# Stated task
Exact repetition is required: output every record in full.

# Given records
┄┄┄┄┄┄┄┄┄┄┄┄┄┄┄┄┄┄┄┄

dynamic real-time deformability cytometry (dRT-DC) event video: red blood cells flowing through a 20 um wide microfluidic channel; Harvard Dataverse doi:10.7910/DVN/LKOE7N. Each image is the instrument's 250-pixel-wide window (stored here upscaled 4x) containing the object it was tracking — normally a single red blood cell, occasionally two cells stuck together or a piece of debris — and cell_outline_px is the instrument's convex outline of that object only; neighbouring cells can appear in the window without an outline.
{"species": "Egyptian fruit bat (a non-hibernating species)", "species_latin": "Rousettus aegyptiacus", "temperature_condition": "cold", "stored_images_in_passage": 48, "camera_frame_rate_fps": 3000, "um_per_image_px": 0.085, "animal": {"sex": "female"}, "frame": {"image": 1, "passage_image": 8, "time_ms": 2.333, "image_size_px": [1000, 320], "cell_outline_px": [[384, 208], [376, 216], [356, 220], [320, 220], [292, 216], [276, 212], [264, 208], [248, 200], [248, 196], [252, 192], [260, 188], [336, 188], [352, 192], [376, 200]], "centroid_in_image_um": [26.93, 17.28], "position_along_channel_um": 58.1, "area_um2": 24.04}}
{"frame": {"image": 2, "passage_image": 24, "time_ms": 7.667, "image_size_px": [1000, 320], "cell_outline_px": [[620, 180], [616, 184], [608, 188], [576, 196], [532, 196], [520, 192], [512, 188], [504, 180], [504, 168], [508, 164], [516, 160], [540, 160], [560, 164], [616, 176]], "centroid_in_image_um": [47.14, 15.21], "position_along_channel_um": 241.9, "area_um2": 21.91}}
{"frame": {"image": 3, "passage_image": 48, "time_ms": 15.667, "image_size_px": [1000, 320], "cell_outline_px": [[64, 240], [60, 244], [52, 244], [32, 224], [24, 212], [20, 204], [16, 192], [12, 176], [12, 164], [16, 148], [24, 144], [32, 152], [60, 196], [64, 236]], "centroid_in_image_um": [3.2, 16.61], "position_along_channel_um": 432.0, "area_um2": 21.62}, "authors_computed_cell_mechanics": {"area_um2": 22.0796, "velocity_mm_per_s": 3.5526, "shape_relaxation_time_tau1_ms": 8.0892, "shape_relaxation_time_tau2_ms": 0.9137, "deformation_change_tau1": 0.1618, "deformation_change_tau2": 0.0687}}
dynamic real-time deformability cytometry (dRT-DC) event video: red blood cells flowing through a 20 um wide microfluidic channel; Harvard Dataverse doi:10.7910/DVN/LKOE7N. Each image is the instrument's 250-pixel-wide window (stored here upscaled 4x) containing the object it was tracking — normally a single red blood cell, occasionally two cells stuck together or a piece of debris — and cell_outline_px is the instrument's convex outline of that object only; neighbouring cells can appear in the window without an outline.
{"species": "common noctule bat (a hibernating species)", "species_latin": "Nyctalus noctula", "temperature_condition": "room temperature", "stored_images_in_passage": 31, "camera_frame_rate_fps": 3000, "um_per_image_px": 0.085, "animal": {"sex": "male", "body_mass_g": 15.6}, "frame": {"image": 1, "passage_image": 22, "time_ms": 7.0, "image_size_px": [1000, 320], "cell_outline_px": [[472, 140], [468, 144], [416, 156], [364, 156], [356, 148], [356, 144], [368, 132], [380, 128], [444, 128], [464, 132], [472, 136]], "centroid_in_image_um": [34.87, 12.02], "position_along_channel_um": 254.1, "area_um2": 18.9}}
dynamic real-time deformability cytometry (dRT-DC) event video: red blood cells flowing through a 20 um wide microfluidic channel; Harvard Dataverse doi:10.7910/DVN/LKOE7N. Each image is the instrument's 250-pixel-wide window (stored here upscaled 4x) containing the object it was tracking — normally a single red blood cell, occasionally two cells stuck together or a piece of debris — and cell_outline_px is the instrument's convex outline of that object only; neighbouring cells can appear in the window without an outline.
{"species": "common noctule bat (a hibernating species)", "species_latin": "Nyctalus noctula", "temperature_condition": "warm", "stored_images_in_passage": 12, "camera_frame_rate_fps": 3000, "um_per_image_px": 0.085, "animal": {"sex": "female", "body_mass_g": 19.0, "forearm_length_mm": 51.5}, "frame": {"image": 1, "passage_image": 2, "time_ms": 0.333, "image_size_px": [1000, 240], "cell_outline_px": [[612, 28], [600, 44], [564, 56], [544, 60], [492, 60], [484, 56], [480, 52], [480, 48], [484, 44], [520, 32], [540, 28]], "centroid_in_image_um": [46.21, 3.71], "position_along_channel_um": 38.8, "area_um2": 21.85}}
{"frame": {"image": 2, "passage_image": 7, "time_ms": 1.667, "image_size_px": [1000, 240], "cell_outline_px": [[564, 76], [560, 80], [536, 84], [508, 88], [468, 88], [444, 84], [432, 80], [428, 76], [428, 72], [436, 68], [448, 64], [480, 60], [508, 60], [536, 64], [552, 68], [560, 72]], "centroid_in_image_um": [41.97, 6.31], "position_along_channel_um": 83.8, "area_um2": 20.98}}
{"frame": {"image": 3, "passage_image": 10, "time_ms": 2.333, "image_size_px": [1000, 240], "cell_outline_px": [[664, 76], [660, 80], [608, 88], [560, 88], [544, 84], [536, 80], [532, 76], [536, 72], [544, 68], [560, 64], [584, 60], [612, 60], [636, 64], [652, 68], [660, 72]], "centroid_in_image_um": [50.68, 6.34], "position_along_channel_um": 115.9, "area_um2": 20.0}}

┄┄┄┄┄┄┄┄┄┄┄┄┄┄┄┄┄┄┄┄

# Completed exercise
dynamic real-time deformability cytometry (dRT-DC) event video: red blood cells flowing through a 20 um wide microfluidic channel; Harvard Dataverse doi:10.7910/DVN/LKOE7N. Each image is the instrument's 250-pixel-wide window (stored here upscaled 4x) containing the object it was tracking — normally a single red blood cell, occasionally two cells stuck together or a piece of debris — and cell_outline_px is the instrument's convex outline of that object only; neighbouring cells can appear in the window without an outline.
{"species": "Egyptian fruit bat (a non-hibernating species)", "species_latin": "Rousettus aegyptiacus", "temperature_condition": "cold", "stored_images_in_passage": 48, "camera_frame_rate_fps": 3000, "um_per_image_px": 0.085, "animal": {"sex": "female"}, "frame": {"image": 1, "passage_image": 8, "time_ms": 2.333, "image_size_px": [1000, 320], "cell_outline_px": [[384, 208], [376, 216], [356, 220], [320, 220], [292, 216], [276, 212], [264, 208], [248, 200], [248, 196], [252, 192], [260, 188], [336, 188], [352, 192], [376, 200]], "centroid_in_image_um": [26.93, 17.28], "position_along_channel_um": 58.1, "area_um2": 24.04}}
{"frame": {"image": 2, "passage_image": 24, "time_ms": 7.667, "image_size_px": [1000, 320], "cell_outline_px": [[620, 180], [616, 184], [608, 188], [576, 196], [532, 196], [520, 192], [512, 188], [504, 180], [504, 168], [508, 164], [516, 160], [540, 160], [560, 164], [616, 176]], "centroid_in_image_um": [47.14, 15.21], "position_along_channel_um": 241.9, "area_um2": 21.91}}
{"frame": {"image": 3, "passage_image": 48, "time_ms": 15.667, "image_size_px": [1000, 320], "cell_outline_px": [[64, 240], [60, 244], [52, 244], [32, 224], [24, 212], [20, 204], [16, 192], [12, 176], [12, 164], [16, 148], [24, 144], [32, 152], [60, 196], [64, 236]], "centroid_in_image_um": [3.2, 16.61], "position_along_channel_um": 432.0, "area_um2": 21.62}, "authors_computed_cell_mechanics": {"area_um2": 22.0796, "velocity_mm_per_s": 3.5526, "shape_relaxation_time_tau1_ms": 8.0892, "shape_relaxation_time_tau2_ms": 0.9137, "deformation_change_tau1": 0.1618, "deformation_change_tau2": 0.0687}}
dynamic real-time deformability cytometry (dRT-DC) event video: red blood cells flowing through a 20 um wide microfluidic channel; Harvard Dataverse doi:10.7910/DVN/LKOE7N. Each image is the instrument's 250-pixel-wide window (stored here upscaled 4x) containing the object it was tracking — normally a single red blood cell, occasionally two cells stuck together or a piece of debris — and cell_outline_px is the instrument's convex outline of that object only; neighbouring cells can appear in the window without an outline.
{"species": "common noctule bat (a hibernating species)", "species_latin": "Nyctalus noctula", "temperature_condition": "room temperature", "stored_images_in_passage": 31, "camera_frame_rate_fps": 3000, "um_per_image_px": 0.085, "animal": {"sex": "male", "body_mass_g": 15.6}, "frame": {"image": 1, "passage_image": 22, "time_ms": 7.0, "image_size_px": [1000, 320], "cell_outline_px": [[472, 140], [468, 144], [416, 156], [364, 156], [356, 148], [356, 144], [368, 132], [380, 128], [444, 128], [464, 132], [472, 136]], "centroid_in_image_um": [34.87, 12.02], "position_along_channel_um": 254.1, "area_um2": 18.9}}
dynamic real-time deformability cytometry (dRT-DC) event video: red blood cells flowing through a 20 um wide microfluidic channel; Harvard Dataverse doi:10.7910/DVN/LKOE7N. Each image is the instrument's 250-pixel-wide window (stored here upscaled 4x) containing the object it was tracking — normally a single red blood cell, occasionally two cells stuck together or a piece of debris — and cell_outline_px is the instrument's convex outline of that object only; neighbouring cells can appear in the window without an outline.
{"species": "common noctule bat (a hibernating species)", "species_latin": "Nyctalus noctula", "temperature_condition": "warm", "stored_images_in_passage": 12, "camera_frame_rate_fps": 3000, "um_per_image_px": 0.085, "animal": {"sex": "female", "body_mass_g": 19.0, "forearm_length_mm": 51.5}, "frame": {"image": 1, "passage_image": 2, "time_ms": 0.333, "image_size_px": [1000, 240], "cell_outline_px": [[612, 28], [600, 44], [564, 56], [544, 60], [492, 60], [484, 56], [480, 52], [480, 48], [484, 44], [520, 32], [540, 28]], "centroid_in_image_um": [46.21, 3.71], "position_along_channel_um": 38.8, "area_um2": 21.85}}
{"frame": {"image": 2, "passage_image": 7, "time_ms": 1.667, "image_size_px": [1000, 240], "cell_outline_px": [[564, 76], [560, 80], [536, 84], [508, 88], [468, 88], [444, 84], [432, 80], [428, 76], [428, 72], [436, 68], [448, 64], [480, 60], [508, 60], [536, 64], [552, 68], [560, 72]], "centroid_in_image_um": [41.97, 6.31], "position_along_channel_um": 83.8, "area_um2": 20.98}}
{"frame": {"image": 3, "passage_image": 10, "time_ms": 2.333, "image_size_px": [1000, 240], "cell_outline_px": [[664, 76], [660, 80], [608, 88], [560, 88], [544, 84], [536, 80], [532, 76], [536, 72], [544, 68], [560, 64], [584, 60], [612, 60], [636, 64], [652, 68], [660, 72]], "centroid_in_image_um": [50.68, 6.34], "position_along_channel_um": 115.9, "area_um2": 20.0}}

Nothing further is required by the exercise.